*What you will do*
Swap "Upload" for "Submission" in the lines starting at the one containing "## Entire Service Flow" and ending at the last line of the items, leaving all else unchanged, and return only those lines.
________________________
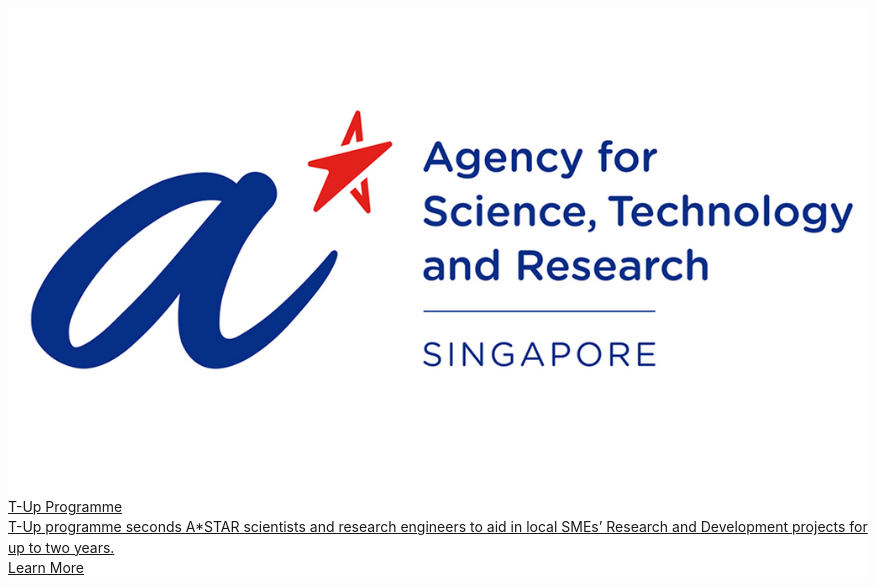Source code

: <div class="isomer-card-grid"><a rel="noopener noreferrer nofollow" href="https://www.a-star.edu.sg/enterprise/innovation-offerings/programmes-for-smes/technology-for-enterprise-capability-upgrading" class="isomer-card"><div class="isomer-card-image"><div class="isomer-image-wrapper"><img style="width: 100%" height="auto" width="100%" alt="T-Up Programme" src="/images/astar_og_1200x630fa8e37a645034e6b9493e0f2d1565058.jpg"></div></div><div class="isomer-card-body"><div class="isomer-card-title">T-Up Programme</div><div class="isomer-card-description">T-Up programme seconds A*STAR scientists and research engineers to aid in local SMEs’ Research and Development projects for up to two years.</div><div class="isomer-card-link">Learn More</div></div></a>
</div>
<p></p>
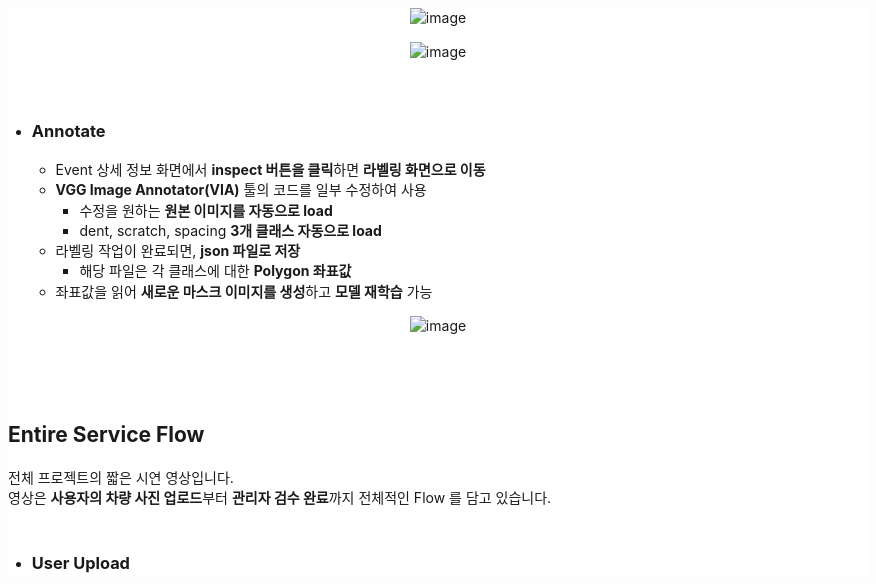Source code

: <p align="center">
    <img width="800" alt="image" src="https://user-images.githubusercontent.com/85675215/174509898-bf1faf3e-c59b-4f72-8c93-ad44268723bd.png">
</p>
<p align="center">
    <img width="800" alt="image" src="https://user-images.githubusercontent.com/85675215/174510004-e5c21f00-d575-4145-9aeb-b67aa6f0b285.png">
</p>

<br>

- ### **Annotate**
  - Event 상세 정보 화면에서 **inspect 버튼을 클릭**하면 **라벨링 화면으로 이동**
  - **VGG Image Annotator(VIA)** 툴의 코드를 일부 수정하여 사용
    - 수정을 원하는 **원본 이미지를 자동으로 load**
    - dent, scratch, spacing **3개 클래스 자동으로 load**
  - 라벨링 작업이 완료되면, **json 파일로 저장**
    - 해당 파일은 각 클래스에 대한 **Polygon 좌표값**
  - 좌표값을 읽어 **새로운 마스크 이미지를 생성**하고 **모델 재학습** 가능

<p align="center">
    <img width="800" alt="image" src="https://user-images.githubusercontent.com/85675215/174512488-c7f3f9aa-dd6e-41b6-8328-93d11c657766.png">
</p>

<br>
<br>

## Entire Service Flow

전체 프로젝트의 짧은 시연 영상입니다.
<br>
영상은 **사용자의 차량 사진 업로드**부터 **관리자 검수 완료**까지 전체적인 Flow 를 담고 있습니다.
<br>
<br>

- ### **User Upload**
________________________
*Task answer*
## Entire Service Flow

전체 프로젝트의 짧은 시연 영상입니다.
<br>
영상은 **사용자의 차량 사진 업로드**부터 **관리자 검수 완료**까지 전체적인 Flow 를 담고 있습니다.
<br>
<br>

- ### **User Submission**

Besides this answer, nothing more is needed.